:: YOUR GOAL ::
Every entry must be transcribed exactly. Pictures are not part of the copy.
--- RECORDS FOR THE TASK Enclosed Below ---
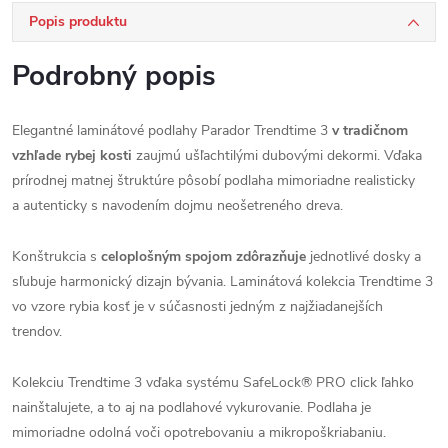
Popis produktu
Podrobný popis
Elegantné laminátové podlahy Parador Trendtime 3
v tradičnom
vzhľade rybej kosti
zaujmú ušľachtilými dubovými dekormi. Vďaka
prírodnej matnej štruktúre pôsobí podlaha mimoriadne realisticky
a autenticky s navodením dojmu neošetreného dreva.
Konštrukcia s
celoplošným spojom zdôrazňuje
jednotlivé dosky a
sľubuje harmonický dizajn bývania. Laminátová kolekcia Trendtime 3
vo vzore rybia kosť je v súčasnosti jedným z najžiadanejších
trendov.
Kolekciu Trendtime 3 vďaka systému SafeLock® PRO click ľahko
nainštalujete, a to aj na podlahové vykurovanie. Podlaha je
mimoriadne odolná voči opotrebovaniu a mikropoškriabaniu.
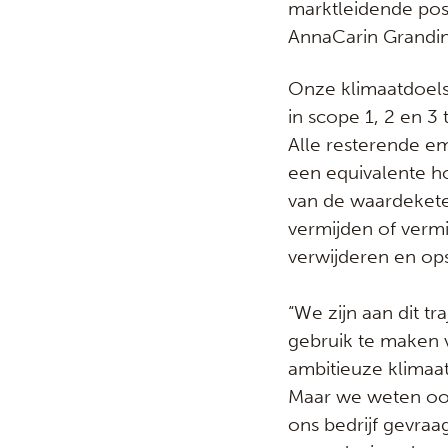
marktleidende posi
AnnaCarin Grandin
Onze klimaatdoelst
in scope 1, 2 en 3
Alle resterende e
een equivalente h
van de waardeketen
vermijden of vermi
verwijderen en op
“We zijn aan dit t
gebruik te maken va
ambitieuze klimaa
Maar we weten ook d
ons bedrijf gevra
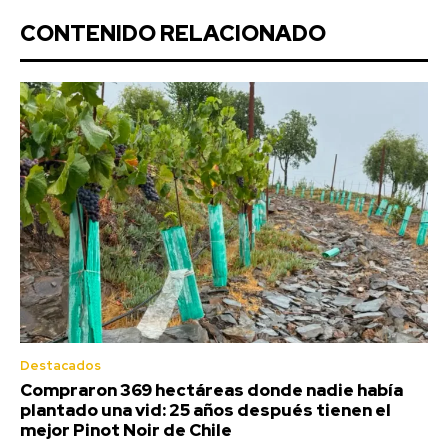
CONTENIDO RELACIONADO
Destacados
Compraron 369 hectáreas donde nadie había
plantado una vid: 25 años después tienen el
mejor Pinot Noir de Chile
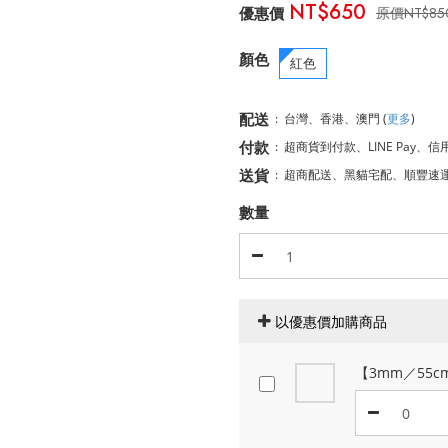
NT$650
NT$85
顏色
紅色
配送
:
台灣、香港、澳門
(
更多
)
付款
:
超商貨到付款、LINE Pay、信
送貨
:
超商配送、黑貓宅配、順豐速
數量
以優惠價加購商品
【3mm／55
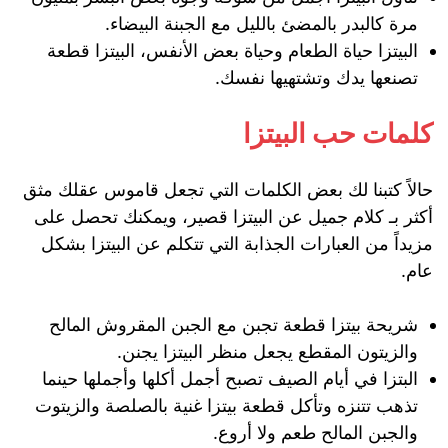
مرة كالبدر بالمضئ بالليل مع الجبنة البيضاء.
البيتزا حياة الطعام وحياة بعض الأنفس، البيتزا قطعة
تصنعها يدك وتشتهيها نفسك.
كلمات حب البيتزا
حالاً كتبنا لك بعض الكلمات التي تجعل قاموس عقلك مثق
أكثر بـ كلام جميل عن البيتزا قصير، ويمكنك تحصل على
مزيداً من العبارات الجذابة التي تتكلم عن البيتزا بشكل
عام.
شريحة بيتزا قطعة تجبن مع الجبن المقروش المالح
والزيتون المقطع يجعل منظر البيتزا يجنن.
البتزا في أيام الصيف تصبح أجمل أكلها وأجملها حينما
تذهب تتنزه وتأكل قطعة بيتزا غنية بالصلصة والزيتوت
والجبن المالح طعم ولا أروع.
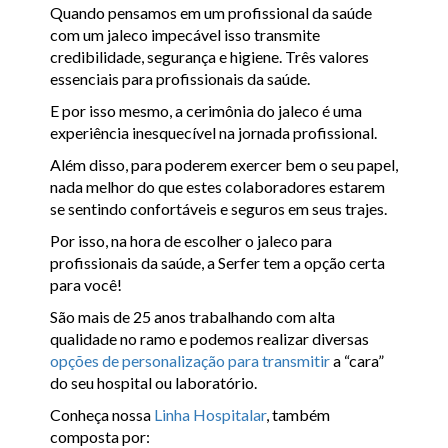
Quando pensamos em um profissional da saúde
com um jaleco impecável isso transmite
credibilidade, segurança e higiene. Três valores
essenciais para profissionais da saúde.
E por isso mesmo, a cerimônia do jaleco é uma
experiência inesquecível na jornada profissional.
Além disso, para poderem exercer bem o seu papel,
nada melhor do que estes colaboradores estarem
se sentindo confortáveis e seguros em seus trajes.
Por isso, na hora de escolher o jaleco para
profissionais da saúde, a Serfer tem a opção certa
para você!
São mais de 25 anos trabalhando com alta
qualidade no ramo e podemos realizar diversas
opções de personalização para transmitir
a “cara”
do seu hospital ou laboratório.
Conheça nossa
Linha Hospitalar
, também
composta por:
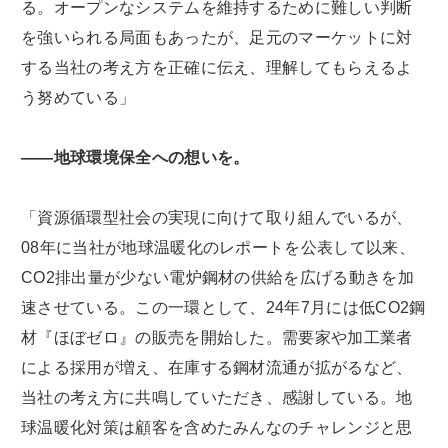
る。オープンなシステムを維持するために難しい判断
を強いられる局面もあったが、足元のマーケットに対
する当社の考え方を正確に伝え、理解してもらえるよ
う努めている」
――地球環境保全への想いを。
「資源循環型社会の実現に向けて取り組んでいるが、
08年に当社が地球温暖化のレポートを公表して以来、
CO2排出量が少ない電炉鋼材の供給を広げる動きを加
速させている。この一環として、24年7月には低CO2鋼
材『ほぼゼロ』の販売を開始した。需要家や加工業者
による採用が増え、在庫する鋼材流通が拡がるなど、
当社の考え方に共鳴していただき、感謝している。地
球温暖化対策は顧客を含めたみんなのチャレンジと思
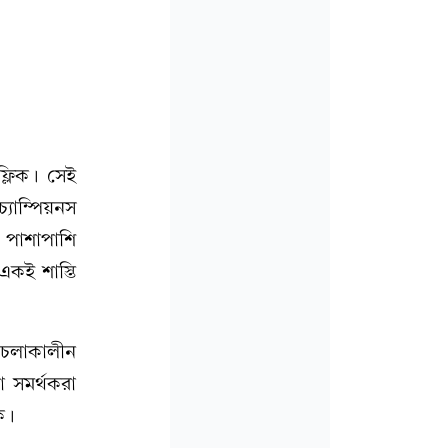
ফ্লিক। সেই
যাম্পিয়নস
 পাশাপাশি
একই শাস্তি
 চলাকালীন
 সমর্থকরা
ে।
--- End of Enclosed RECORDS FOR THE TASK ---
:: ANSWER AREA ::
Popis produktu
Podrobný popis
Elegantné laminátové podlahy Parador Trendtime 3
v tradičnom
vzhľade rybej kosti
zaujmú ušľachtilými dubovými dekormi. Vďaka
prírodnej matnej štruktúre pôsobí podlaha mimoriadne realisticky
a autenticky s navodením dojmu neošetreného dreva.
Konštrukcia s
celoplošným spojom zdôrazňuje
jednotlivé dosky a
sľubuje harmonický dizajn bývania. Laminátová kolekcia Trendtime 3
vo vzore rybia kosť je v súčasnosti jedným z najžiadanejších
trendov.
Kolekciu Trendtime 3 vďaka systému SafeLock® PRO click ľahko
nainštalujete, a to aj na podlahové vykurovanie. Podlaha je
mimoriadne odolná voči opotrebovaniu a mikropoškriabaniu.
marktleidende posi
AnnaCarin Grandin
Onze klimaatdoelst
in scope 1, 2 en 3
Alle resterende e
een equivalente h
van de waardeketen
vermijden of vermi
verwijderen en op
“We zijn aan dit t
gebruik te maken va
ambitieuze klimaa
Maar we weten ook d
ons bedrijf gevra
CONTENIDO RELACIONADO
Destacados
Compraron 369 hectáreas donde nadie había
plantado una vid: 25 años después tienen el
mejor Pinot Noir de Chile
NT$650
NT$85
顏色
紅色
配送
:
台灣、香港、澳門
(
更多
)
付款
:
超商貨到付款、LINE Pay、信
送貨
:
超商配送、黑貓宅配、順豐速
數量
以優惠價加購商品
【3mm／55
مرة كالبدر بالمضئ بالليل مع الجبنة البيضاء.
البيتزا حياة الطعام وحياة بعض الأنفس، البيتزا قطعة
تصنعها يدك وتشتهيها نفسك.
كلمات حب البيتزا
حالاً كتبنا لك بعض الكلمات التي تجعل قاموس عقلك مثق
أكثر بـ كلام جميل عن البيتزا قصير، ويمكنك تحصل على
مزيداً من العبارات الجذابة التي تتكلم عن البيتزا بشكل
عام.
شريحة بيتزا قطعة تجبن مع الجبن المقروش المالح
والزيتون المقطع يجعل منظر البيتزا يجنن.
البتزا في أيام الصيف تصبح أجمل أكلها وأجملها حينما
تذهب تتنزه وتأكل قطعة بيتزا غنية بالصلصة والزيتوت
والجبن المالح طعم ولا أروع.
Quando pensamos em um profissional da saúde
com um jaleco impecável isso transmite
credibilidade, segurança e higiene. Três valores
essenciais para profissionais da saúde.
E por isso mesmo, a cerimônia do jaleco é uma
experiência inesquecível na jornada profissional.
Além disso, para poderem exercer bem o seu papel,
nada melhor do que estes colaboradores estarem
se sentindo confortáveis e seguros em seus trajes.
Por isso, na hora de escolher o jaleco para
profissionais da saúde, a Serfer tem a opção certa
para você!
São mais de 25 anos trabalhando com alta
qualidade no ramo e podemos realizar diversas
opções de personalização para transmitir
a “cara”
do seu hospital ou laboratório.
Conheça nossa
Linha Hospitalar
, também
composta por:
る。オープンなシステムを維持するために難しい判断
を強いられる局面もあったが、足元のマーケットに対
する当社の考え方を正確に伝え、理解してもらえるよ
う努めている」
――地球環境保全への想いを。
「資源循環型社会の実現に向けて取り組んでいるが、
08年に当社が地球温暖化のレポートを公表して以来、
CO2排出量が少ない電炉鋼材の供給を広げる動きを加
速させている。この一環として、24年7月には低CO2鋼
材『ほぼゼロ』の販売を開始した。需要家や加工業者
による採用が増え、在庫する鋼材流通が拡がるなど、
当社の考え方に共鳴していただき、感謝している。地
球温暖化対策は顧客を含めたみんなのチャレンジと思
ফ্লিক। সেই
যাম্পিয়নস
 পাশাপাশি
একই শাস্তি
 চলাকালীন
 সমর্থকরা
ে।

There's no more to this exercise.